W drugiej połowie sezonu na łaźniowej scenie zobaczymy spektakl „Czerwone i czarne”, adaptację głośnej książki Stendhala z 1830 r., w reżyserii Bartosza Szydłowskiego. Przedstawienie powstanie w koprodukcji z Teatrem Słowackiego.
Tradycyjnie łaźnia Nowa otwarta jest na debiutantów, to właśnie do młodych będą należały pierwsze trzy premiery sezonu na łaźniowej scenie.

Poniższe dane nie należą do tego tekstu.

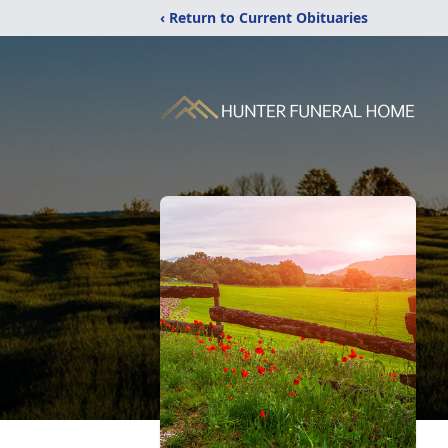
‹ Return to Current Obituaries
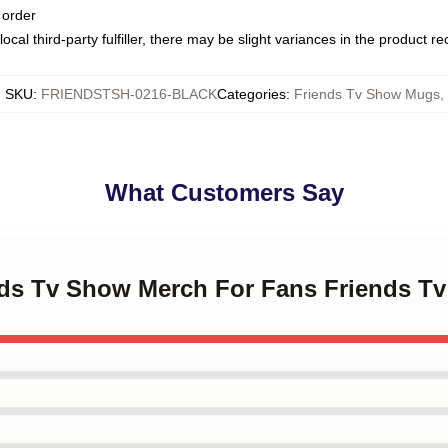
 order
ocal third-party fulfiller, there may be slight variances in the product r
SKU
:
FRIENDSTSH-0216-BLACK
Categories
:
Friends Tv Show Mugs
,
What Customers Say
ends Tv Show Merch For Fans Friends 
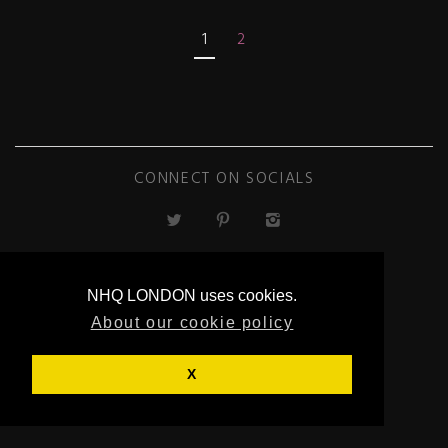
1
2
CONNECT ON SOCIALS
NHQ LONDON uses cookies.
About our cookie policy
ECOMMERCE
BY SUPADUPA
X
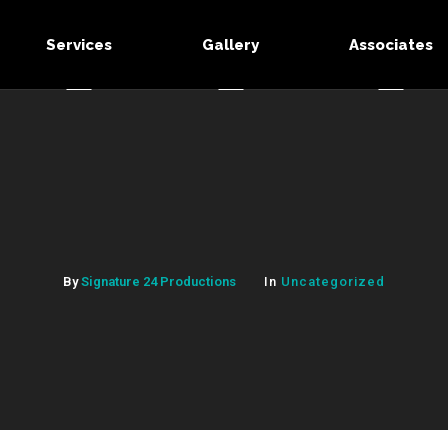
Services
Gallery
Associates
By
Signature 24 Productions
In
Uncategorized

20 września odbędzie się premiera spektaklu „Wyrwa” w reżyserii Barbary Bendyk, studentki reżyserii ASTw Krakowie. W październiku Tadeusz Pyrczak, student Wydziału Reżyserii i Dramaturgii AST w Krakowie, wyreżyseruje spektakl pt. „Szczęśliwy Syzyf”, inspirowany słynnym esejem Alberta Camus’a „Mit Syzyfa", a na grudzień zaplanowana została premiera spektaklu „Giselle, tańcz!" Anny Obszańskiej, absolwentki Wydziału Reżyserii Dramatu AST w Krakowie oraz Wydziału Teatru Tańca w Bytomiu. W końcu stycznia Ewa Galica, absolwentka Akademii Teatralnej w Warszawie, wyreżyseruje spektakl inspirowany postacią kanonizowanej przez Jana Pawła II Faustyny Kowalskiej.
Nowohucka scena będzie gościć także twórców zagranicznych: chilijskiego reżysera Luisa Guell Soto ze spektaklem „Ostatnia Nadzieja” i „Haribo Kimchi”, wyreżyserowane przez pochodzącego z Korei Południowej Jaha Koo.
Podczas jubileuszowego sezonu w repertuarze Łaźni nie mogło również zabraknąć mocnego, nowohuckiego akcentu. Jeszcze tej jesieni zobaczymy na łaźniowej scenie spektakl „Nurt” opowiadający historię pierwszego, nowohuckiego Teatru Nurt, założonego w 1952 r. przez Jana Kurczaba.